There's nothing wrong with John Brahm's direction except that it's flat and unimaginative. He's done much better work elsewhere, as in "The Lodger." Really -- in a dark corner of the room, a hairy hand sneaks out from behind a heavy curtain while the musical score tells us to notice it and be frightened. There is not only no poetry here; there's very little effort at all. The script sucks. The dialog not only lacks sparkle but is predictable from moment to moment. There is even one of those ancient proverbs that serves as a warning, "Even the man who is wholesome and sane must cover his rear as he walks by wolfbane." Something like that. (Repeated twice, and also displayed on a plaque.)

And the score, by the way, so stereotypical, is by David Raksin, who was to go on two years later to produce the pretty little suspenseful and romantic theme for "Laura." Heather Angel is okay. She has the proper delicate features. But what is James Ellison doing as a Scotland Yard scientist assigned to investigate a death and mauling at the estate of an upper-class British family? He brings to the part the broad vowels of an American cowboy from Iowa. And the director doesn't help him in the least. Ellison rushes through his scenes as if the film were a one-hour quickie from Monogram Studios.

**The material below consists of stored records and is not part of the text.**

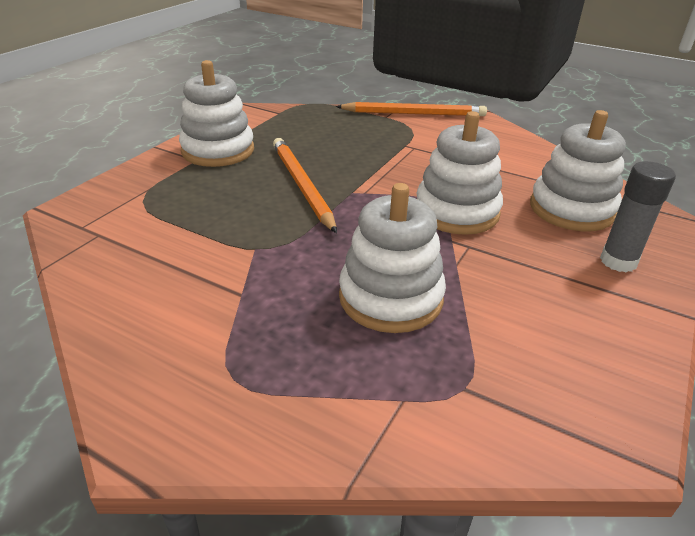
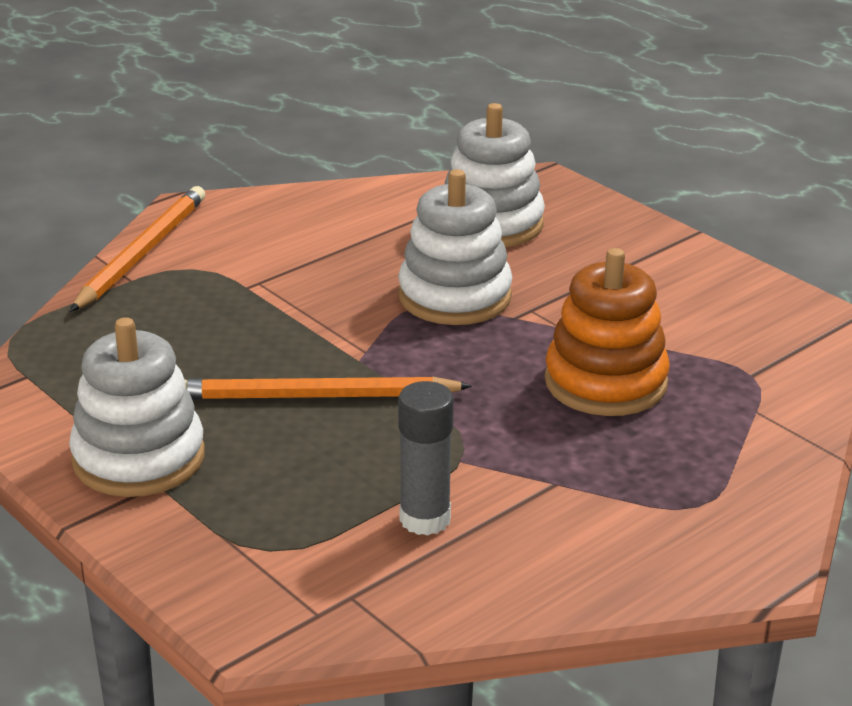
camera: 70 degrees left, 5 degrees down
(390, 298) = (605, 382): white stacking toy -> orange stacking toy
(618, 261) = (602, 234): grey glue stick -> grey glue stick (425, 519)

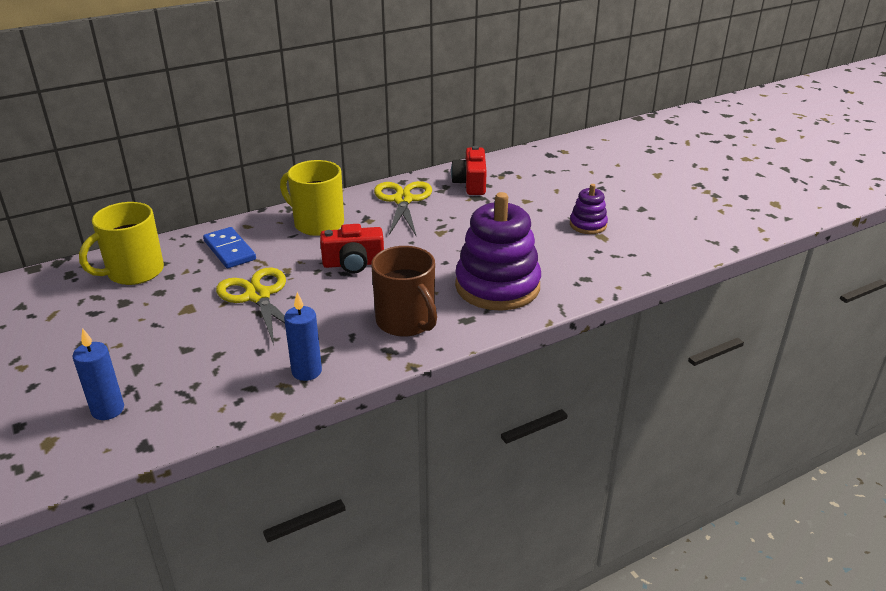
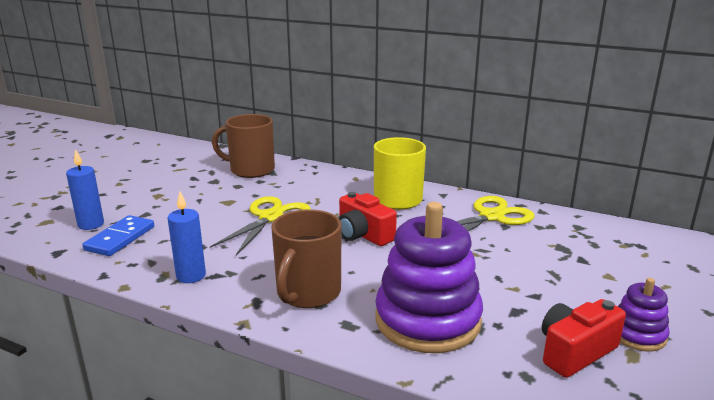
camera: 55 degrees right, 10 degrees down
(134, 272) = (251, 170): yellow mug -> brown mug
(229, 250) = (316, 185): blue domino -> blue domino (120, 238)
(471, 183) = (580, 235): red camera -> red camera (575, 352)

As it turns out, one of the family members suffers from "lycanthropy" -- the belief that under certain conditions he turns into a wolf. The problem is that in this instance he really DOES turn into a werewolf. We see him looking like hairy Lawrence Talbot until he's shot, and then as he dies he assumes his normal human form. A sample of his wolf hair disappears in the lab while under analysis. And yet, at the end, the whole business is treated as a quirk of the victim's mind, a kind of insanity, even by the family's doctor. It makes no sense. Either lycanthropy is a delusion or it's real. The movie gives us both, contradicting itself and papering over the plot holes.

The most interesting scenes involve the spectrograph and the centrifuge. Both the instruments had been around for a while so they're not anachronisms.